Evidence technicians, or evidence techs, are law enforcement employees who specialize in collecting and analyzing physical evidence from crime scenes. They work alongside investigators to uncover telling evidence at the scenes of accidents and crimes, such as fingerprints, blood spatters, weapons, and footprints. An evidence tech follows careful protocols to collect and transport physical items back to crime labs, where they can be scrutinized to look for clues. If a criminal trial is held, the tech may be called upon as an expert witness to explain the importance of findings.
An evidence tech is usually one of the first professionals to arrive at the scene of a crime. He or she helps block off areas and fill in other investigators as they arrive. When processing a crime scene, the evidence tech is rigorous in systematically examining every possible clue. Some physical evidence is easy to identify, such as weapons, broken glass, and bloody footprints, while other clues require more careful investigation. A tech might dust for fingerprints, measure skid marks from car tires, and assess doorways and windows to see if someone has tampered with them.
Evidence that can be collected is placed in protective bags and brought back to specialized crime labs. Evidence techs catalog items that are brought in and store them appropriately. The actual laboratory analysis of DNA, fingerprints, and other subtle biological evidence is usually handled by trained forensic scientists rather than techs.
Techs record findings in official reports to help prosecutors put together accurate, convincing cases to take to trial. When a trial is held, evidence techs are often called to the stand to present evidence to judges and juries. They explain why certain findings are relevant and answer any questions that judges or lawyers may have about the specific crime scenes.
The requirements to become an evidence tech vary between regions and law enforcement agencies. Most employers require applicants for evidence tech positions to have at least some post-secondary education in police science, criminal justice, or another subject related to the position. In addition, professionals experience as a police officer, security guard, researcher, or evidence processor is very helpful in landing entry-level jobs. In order to qualify for positions in most agencies, applicants must have clean criminal records and pass drug tests.
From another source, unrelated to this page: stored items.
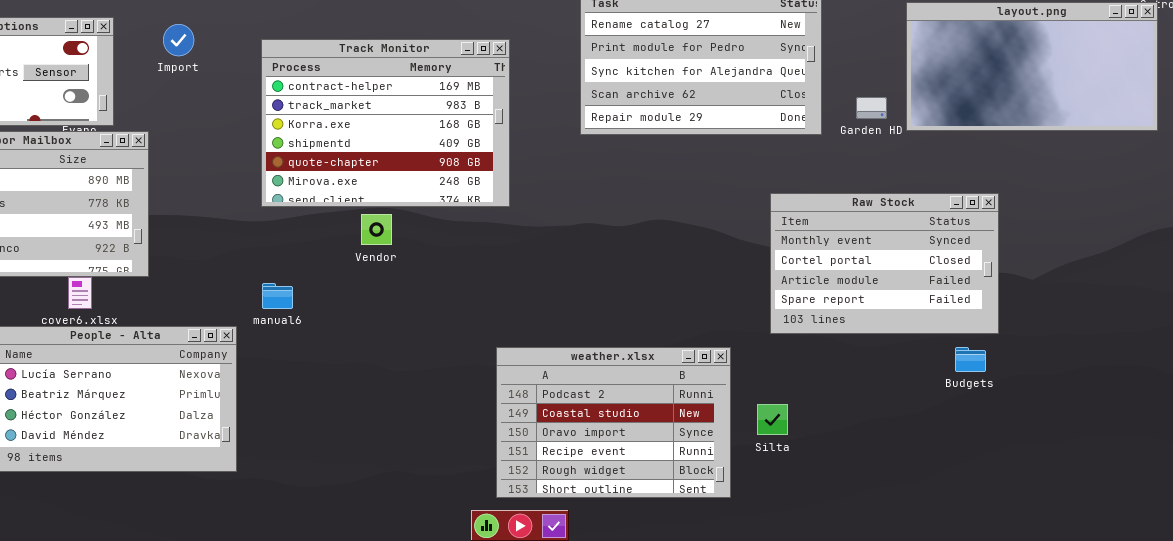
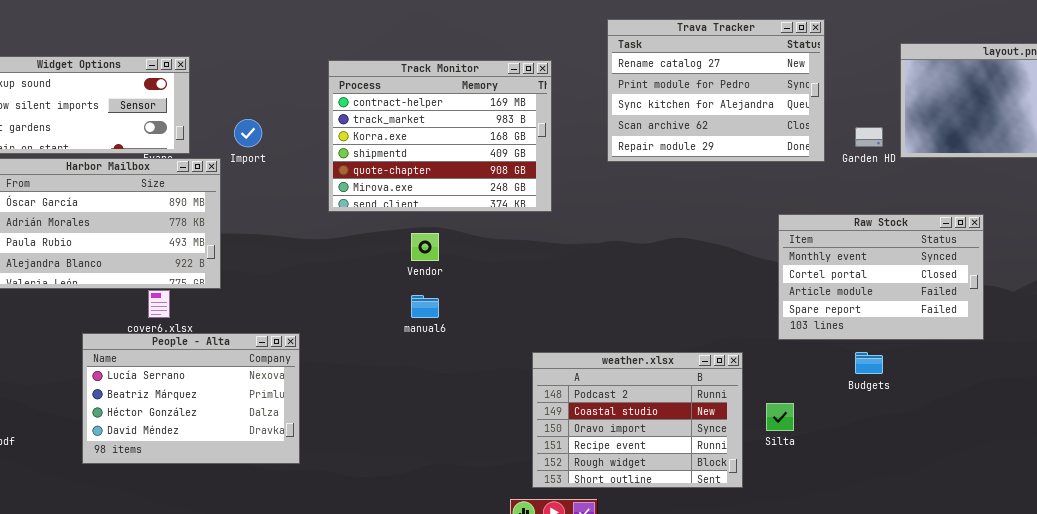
Import: [163,24,194,56] -> [234,119,262,147], moved
Track Monitor: [261,39,510,207] -> [328,60,552,212], moved
manual6: [262,283,293,309] -> [411,295,439,318], moved
Budgets: [955,347,986,372] -> [855,352,883,374], moved

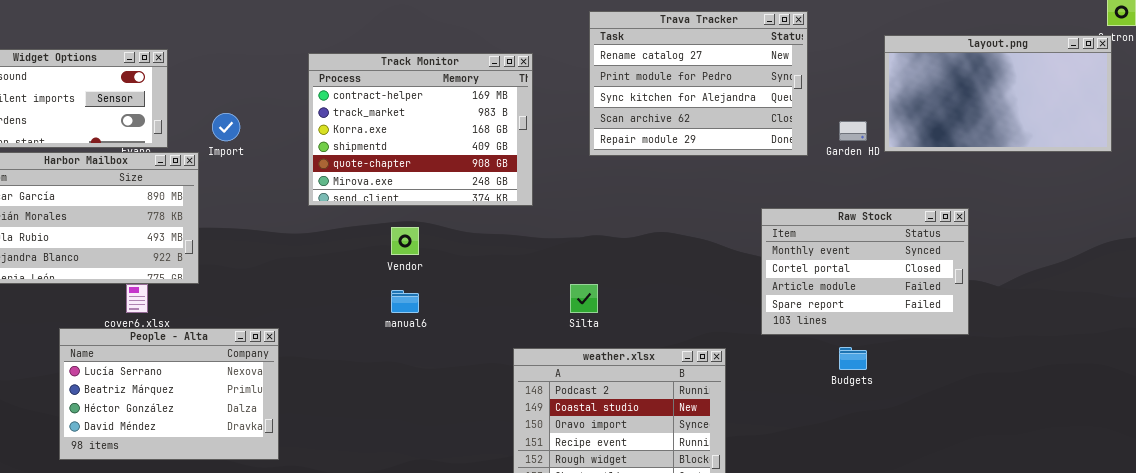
Silta: [766,403,794,431] -> [570,284,598,313], moved

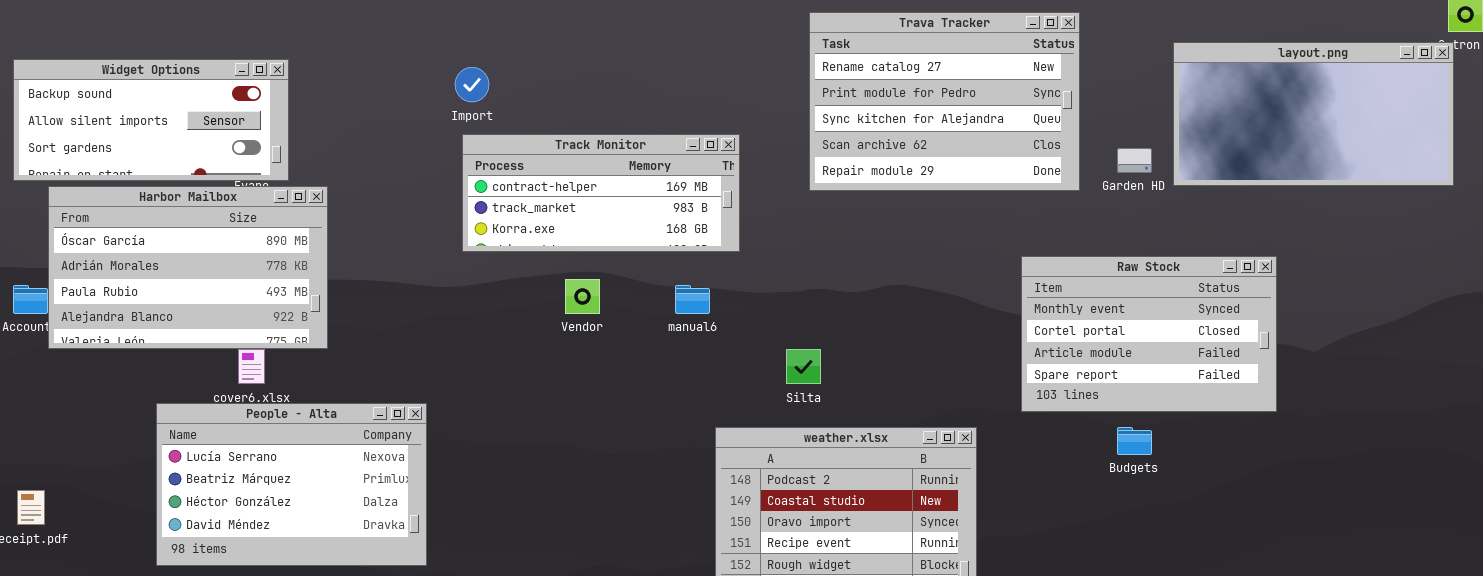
Track Monitor: [308,53,533,206] -> [462,134,740,252], resized
Import: [212,113,240,141] -> [455,67,489,102], moved
manual6: [391,290,419,313] -> [675,285,710,314], moved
New evidence techs typically begin their careers as assistants to experienced workers. In addition to on-the-job training, new employees typically attend classes to improve their understanding of the job. Among other topics, they learn about specific regional laws and regulations regarding the proper collection, handling, and processing of physical evidence. Successful assistants are gradually given more responsibilities and eventually allowed to work unsupervised on criminal cases.